[Opening Task input section]

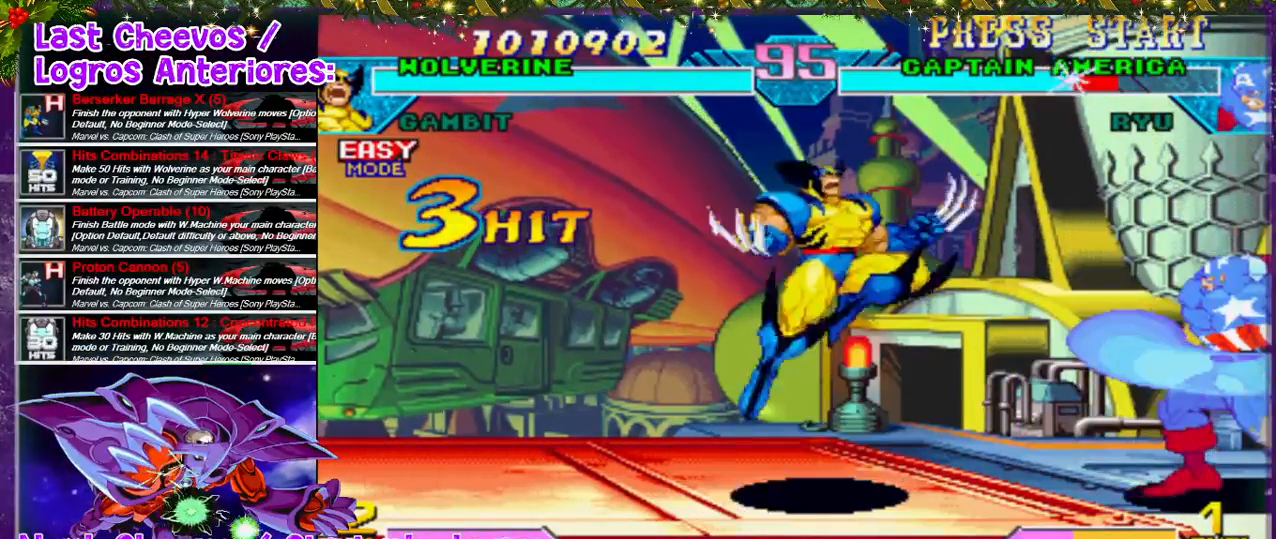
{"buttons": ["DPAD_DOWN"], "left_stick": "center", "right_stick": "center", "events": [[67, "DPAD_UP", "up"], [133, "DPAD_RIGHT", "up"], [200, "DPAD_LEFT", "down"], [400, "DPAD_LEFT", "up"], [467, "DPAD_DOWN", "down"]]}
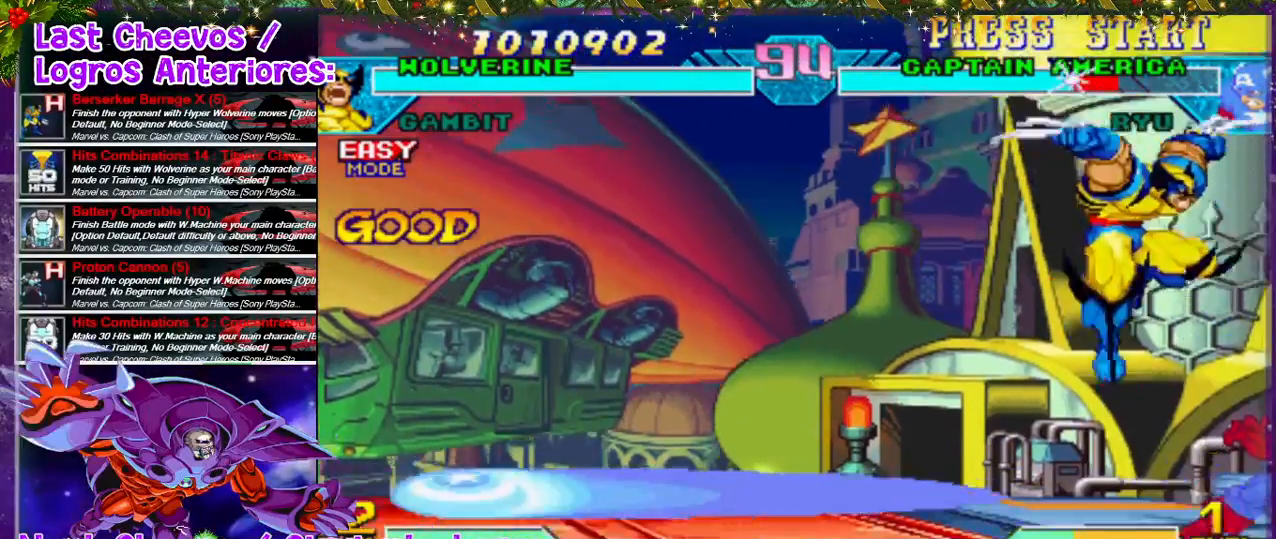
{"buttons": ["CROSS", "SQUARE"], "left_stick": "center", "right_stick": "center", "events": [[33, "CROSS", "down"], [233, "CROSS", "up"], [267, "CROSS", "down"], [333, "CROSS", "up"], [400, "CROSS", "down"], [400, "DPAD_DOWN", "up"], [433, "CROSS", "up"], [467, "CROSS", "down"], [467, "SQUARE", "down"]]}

[Closing Task input section]
[Opening Task input section]

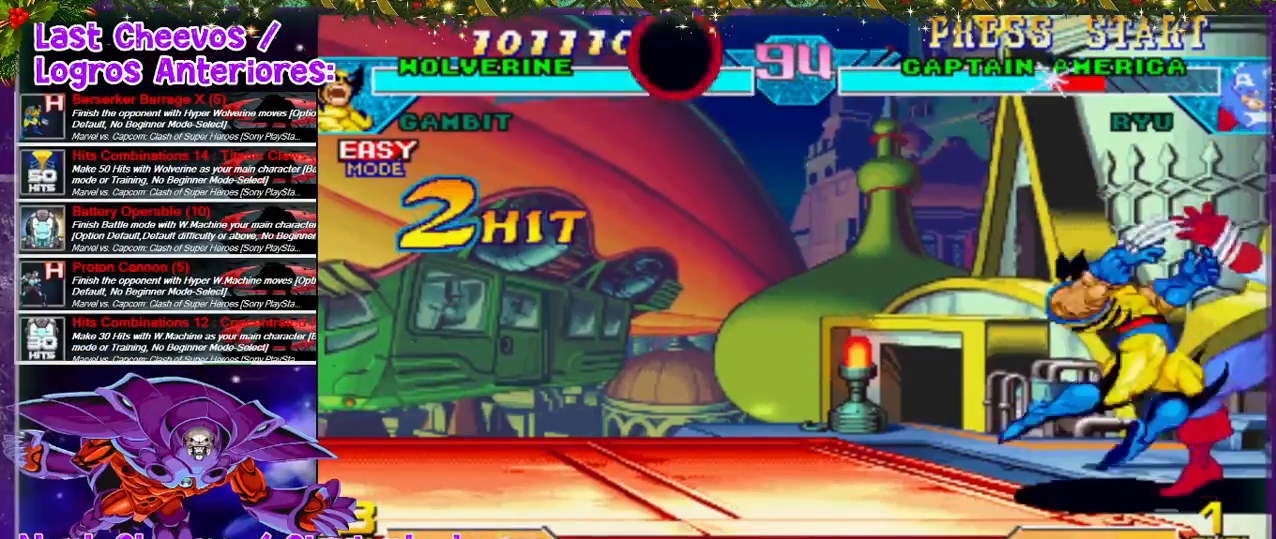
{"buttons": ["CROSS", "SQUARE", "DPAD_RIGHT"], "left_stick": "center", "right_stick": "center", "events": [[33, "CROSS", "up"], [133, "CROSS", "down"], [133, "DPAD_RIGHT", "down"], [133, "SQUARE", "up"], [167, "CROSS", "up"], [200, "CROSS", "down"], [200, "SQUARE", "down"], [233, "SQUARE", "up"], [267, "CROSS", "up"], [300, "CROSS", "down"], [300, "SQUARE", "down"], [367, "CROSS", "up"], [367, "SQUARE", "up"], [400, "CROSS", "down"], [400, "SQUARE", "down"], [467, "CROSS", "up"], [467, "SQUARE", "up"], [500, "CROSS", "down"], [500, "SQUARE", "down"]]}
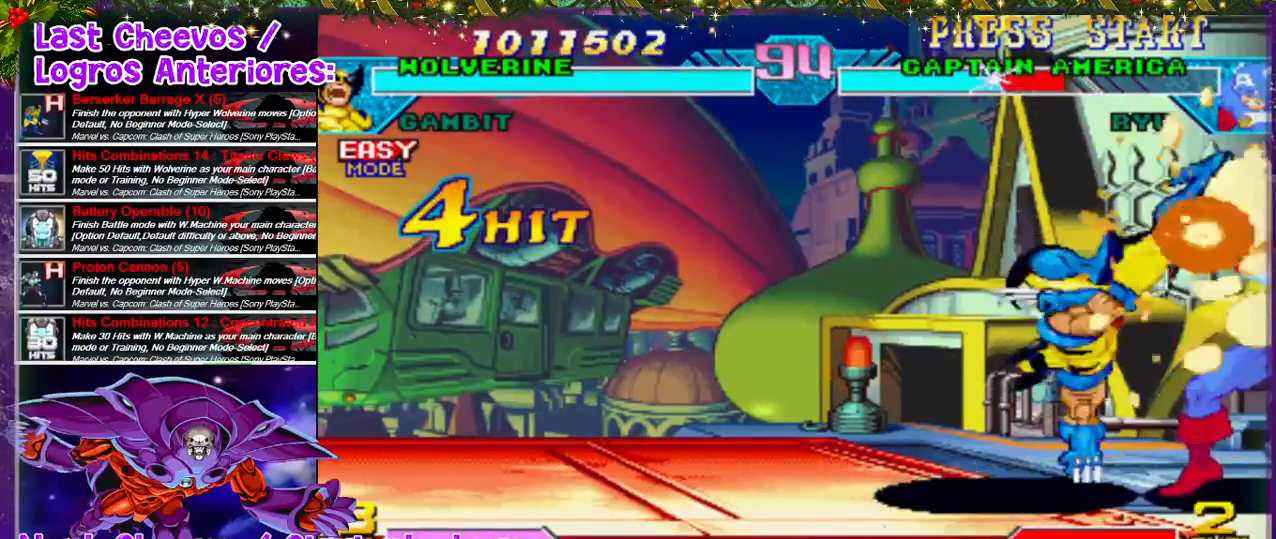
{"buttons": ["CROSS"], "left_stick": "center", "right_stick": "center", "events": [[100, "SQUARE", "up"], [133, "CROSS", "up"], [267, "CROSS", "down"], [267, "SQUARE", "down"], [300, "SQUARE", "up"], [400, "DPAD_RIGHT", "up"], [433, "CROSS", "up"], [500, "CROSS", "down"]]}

[Closing Task input section]

Every line holding the word "CROSS" should be copied out of the material.

Your solution:
{"buttons": ["CROSS", "SQUARE"], "left_stick": "center", "right_stick": "center", "events": [[33, "CROSS", "down"], [233, "CROSS", "up"], [267, "CROSS", "down"], [333, "CROSS", "up"], [400, "CROSS", "down"], [400, "DPAD_DOWN", "up"], [433, "CROSS", "up"], [467, "CROSS", "down"], [467, "SQUARE", "down"]]}
{"buttons": ["CROSS", "SQUARE", "DPAD_RIGHT"], "left_stick": "center", "right_stick": "center", "events": [[33, "CROSS", "up"], [133, "CROSS", "down"], [133, "DPAD_RIGHT", "down"], [133, "SQUARE", "up"], [167, "CROSS", "up"], [200, "CROSS", "down"], [200, "SQUARE", "down"], [233, "SQUARE", "up"], [267, "CROSS", "up"], [300, "CROSS", "down"], [300, "SQUARE", "down"], [367, "CROSS", "up"], [367, "SQUARE", "up"], [400, "CROSS", "down"], [400, "SQUARE", "down"], [467, "CROSS", "up"], [467, "SQUARE", "up"], [500, "CROSS", "down"], [500, "SQUARE", "down"]]}
{"buttons": ["CROSS"], "left_stick": "center", "right_stick": "center", "events": [[100, "SQUARE", "up"], [133, "CROSS", "up"], [267, "CROSS", "down"], [267, "SQUARE", "down"], [300, "SQUARE", "up"], [400, "DPAD_RIGHT", "up"], [433, "CROSS", "up"], [500, "CROSS", "down"]]}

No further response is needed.